Question: Two boys are holding a horizontal rod of length L and weight W through its two ends. If now one of t...

Question

Two boys are holding a horizontal rod of length L and weight W through its two ends. If now one of the boys suddenly leaves the rod, what is the instantaneous reaction force experienced by the other boy?
A. $\dfrac{W}{4}$
B. $\dfrac{W}{2}$
C. $\dfrac{{3W}}{4}$
D. W

Answer 1

Solution

In this question, when both the boys are holding the rod there is no motion of the rod. The system is in equilibrium. As soon as one of the boys suddenly leaves the rod, torque acts on the rod. The center of mass will have some acceleration. By balancing the equations, we can find the instantaneous reaction force.

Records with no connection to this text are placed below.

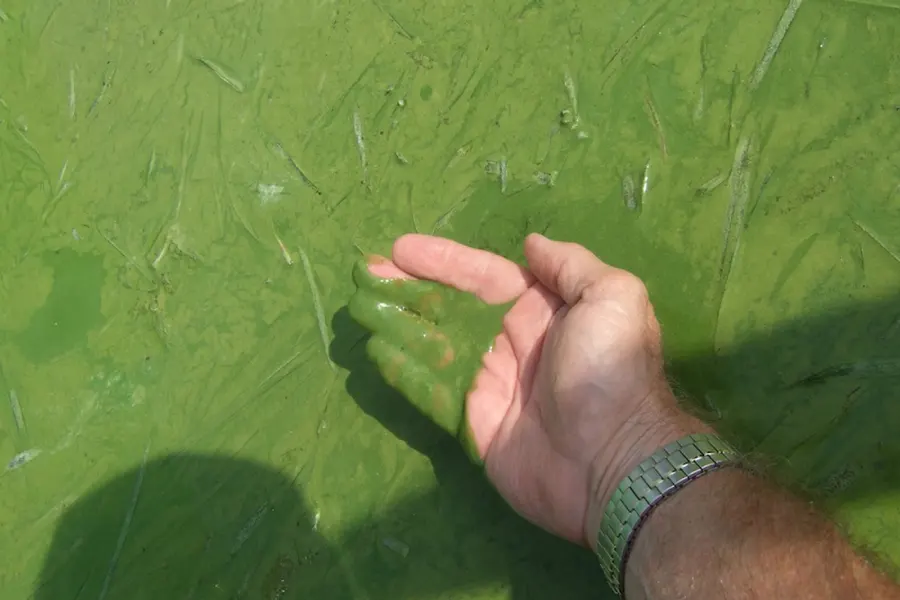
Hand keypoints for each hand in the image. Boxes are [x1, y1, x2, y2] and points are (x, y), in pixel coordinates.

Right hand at [348, 233, 707, 545]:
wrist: (613, 459)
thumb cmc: (609, 369)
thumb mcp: (612, 298)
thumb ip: (570, 265)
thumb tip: (531, 243)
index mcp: (542, 310)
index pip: (483, 276)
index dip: (443, 261)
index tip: (401, 248)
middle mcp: (512, 342)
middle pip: (451, 307)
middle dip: (410, 288)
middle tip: (366, 273)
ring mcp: (490, 383)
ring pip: (434, 345)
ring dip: (399, 324)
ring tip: (362, 307)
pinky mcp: (473, 422)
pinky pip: (432, 390)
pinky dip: (404, 371)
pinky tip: (377, 351)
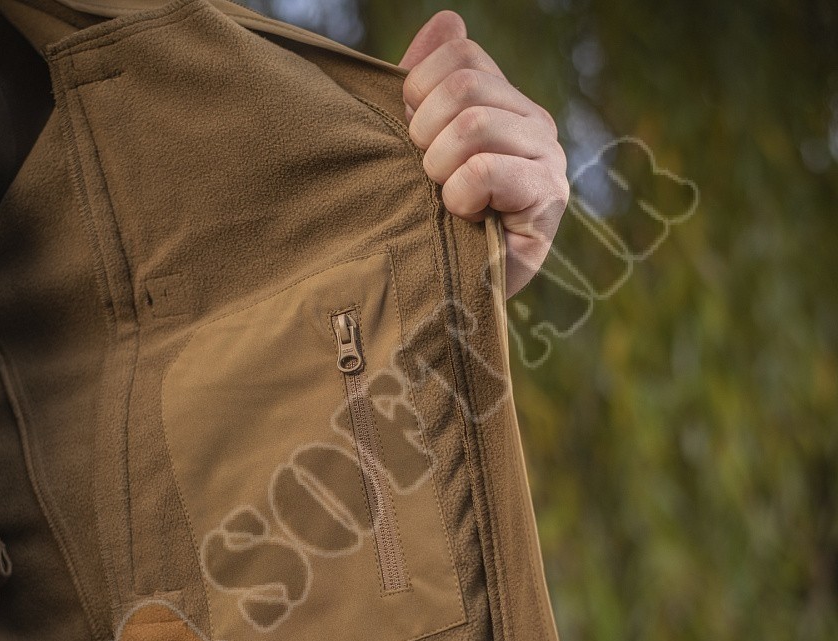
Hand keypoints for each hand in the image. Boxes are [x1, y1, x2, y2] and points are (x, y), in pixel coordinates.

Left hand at [399, 11, 568, 297]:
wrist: (450, 294)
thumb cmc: (432, 222)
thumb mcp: (420, 148)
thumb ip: (428, 86)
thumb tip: (443, 21)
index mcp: (505, 102)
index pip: (459, 52)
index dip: (418, 91)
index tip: (411, 137)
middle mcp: (534, 123)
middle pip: (464, 85)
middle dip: (423, 132)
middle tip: (424, 176)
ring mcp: (548, 160)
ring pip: (471, 124)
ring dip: (438, 168)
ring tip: (443, 199)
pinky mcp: (548, 201)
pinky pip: (484, 170)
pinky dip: (458, 195)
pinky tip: (461, 216)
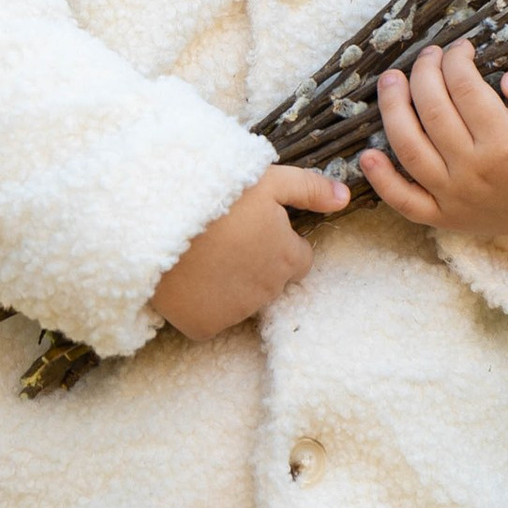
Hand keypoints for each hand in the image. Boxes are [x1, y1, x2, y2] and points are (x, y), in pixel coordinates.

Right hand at [152, 164, 349, 339]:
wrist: (162, 220)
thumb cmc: (220, 195)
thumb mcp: (269, 181)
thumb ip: (310, 190)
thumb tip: (345, 198)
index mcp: (289, 259)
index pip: (298, 259)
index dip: (278, 242)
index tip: (253, 228)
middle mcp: (269, 291)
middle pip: (270, 280)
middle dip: (255, 264)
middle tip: (225, 239)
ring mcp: (236, 312)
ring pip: (241, 300)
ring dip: (230, 283)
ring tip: (204, 254)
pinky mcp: (205, 326)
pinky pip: (211, 319)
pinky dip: (202, 305)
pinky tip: (189, 279)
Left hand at [359, 41, 507, 242]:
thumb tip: (506, 80)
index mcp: (505, 145)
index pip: (465, 88)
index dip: (456, 59)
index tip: (460, 47)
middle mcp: (474, 172)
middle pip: (432, 111)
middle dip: (424, 73)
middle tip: (427, 55)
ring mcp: (455, 198)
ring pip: (409, 149)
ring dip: (392, 110)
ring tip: (390, 80)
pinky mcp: (445, 218)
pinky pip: (404, 202)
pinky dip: (382, 181)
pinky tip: (367, 154)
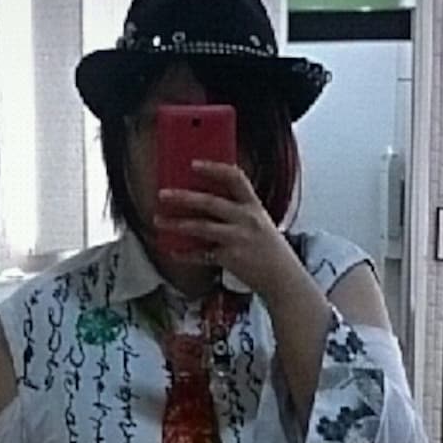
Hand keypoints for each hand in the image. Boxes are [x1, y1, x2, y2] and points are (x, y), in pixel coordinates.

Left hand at [153, 161, 308, 303]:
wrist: (283, 279)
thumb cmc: (271, 252)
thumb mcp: (261, 224)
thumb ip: (240, 213)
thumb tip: (209, 206)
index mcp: (254, 206)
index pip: (235, 178)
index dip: (213, 169)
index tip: (194, 164)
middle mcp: (246, 219)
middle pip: (210, 202)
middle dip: (183, 197)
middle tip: (163, 194)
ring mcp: (237, 239)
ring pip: (201, 227)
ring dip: (177, 224)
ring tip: (159, 221)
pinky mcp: (230, 259)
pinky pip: (202, 255)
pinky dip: (186, 254)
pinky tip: (173, 251)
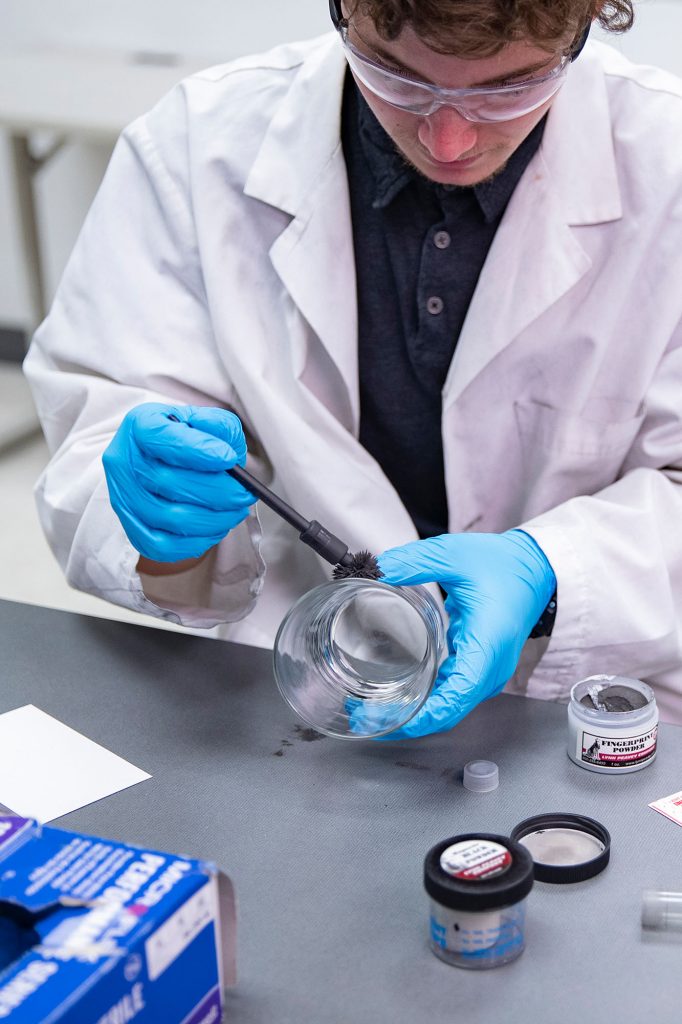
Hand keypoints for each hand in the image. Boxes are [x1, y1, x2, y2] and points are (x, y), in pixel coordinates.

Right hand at [102, 403, 255, 561]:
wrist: (163, 464)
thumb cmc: (187, 440)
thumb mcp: (205, 420)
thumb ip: (219, 427)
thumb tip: (228, 455)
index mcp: (141, 425)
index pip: (163, 438)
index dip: (198, 450)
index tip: (229, 459)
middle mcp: (124, 461)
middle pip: (168, 482)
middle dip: (216, 491)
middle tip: (245, 494)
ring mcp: (123, 499)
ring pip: (170, 517)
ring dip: (213, 518)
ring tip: (236, 511)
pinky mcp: (132, 530)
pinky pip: (163, 546)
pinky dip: (197, 541)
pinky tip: (216, 528)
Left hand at [375, 530, 555, 737]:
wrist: (535, 571)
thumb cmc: (504, 566)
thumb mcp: (455, 556)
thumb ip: (414, 562)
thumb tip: (378, 569)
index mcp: (487, 646)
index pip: (456, 697)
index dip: (423, 716)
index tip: (391, 720)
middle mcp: (489, 668)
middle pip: (448, 712)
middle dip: (407, 721)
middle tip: (364, 715)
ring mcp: (486, 673)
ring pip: (449, 707)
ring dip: (414, 714)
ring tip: (371, 708)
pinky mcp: (480, 669)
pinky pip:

Complete step by step answer:
Initially the two boys are holding the rod in a horizontal manner. In this position the rod is balanced. As soon as one of the boys leaves the rod, there is unbalanced force at one end of the rod. We know that when we apply force to one end of the rod there is rotational motion of the rod. Let us draw the free body diagram for the same:

Consider, F is the force given by one boy.
W is the weight of the rod
m is the mass of the rod
L is the length of the rod
${a_{cm}}$ is the acceleration of the centre of mass of the rod
$\alpha$ is the instantaneous angular acceleration of the rod
As soon as one boy leaves the rod, torque acts on the rod and this torque $\tau$ is given as
$\tau = {\rm I}\alpha$
Where I is the moment of inertia of the rod and has value ${\rm I} = \dfrac{{m{L^2}}}{3}$
$\Rightarrow \tau = \dfrac{{m{L^2}}}{3}\alpha$
The torque acts at the centre of the rod and has force equal to the product of its mass and acceleration due to gravity
$\Rightarrow mg\dfrac{L}{2} = \dfrac{{m{L^2}}}{3}\alpha$
$\Rightarrow \dfrac{{3g}}{{2L}} = \alpha$ --equation $1$
The acceleration of the centre of the mass of the rod is given as
${a_{cm}} = \dfrac{L}{2}\alpha$ --equation $2$

The vertical linear forces on the rod are
$W - F = ma$
$\Rightarrow mg - F = m\left( {\dfrac{{3g}}{4}} \right)$
$\Rightarrow F = \dfrac{{mg}}{4}$
$\Rightarrow F = \dfrac{W}{4}$
This is the instantaneous reaction force acting on the second boy.

So, the correct answer is “Option A”.

Note:
The forces on the rod are balanced vertically.
As soon as one of the boys leaves the rod, the rod has a tendency to perform rotational motion.
The centre through to the rod performs rotational motion is known as instantaneous centre of rotation.
The rod will have linear as well as angular acceleration.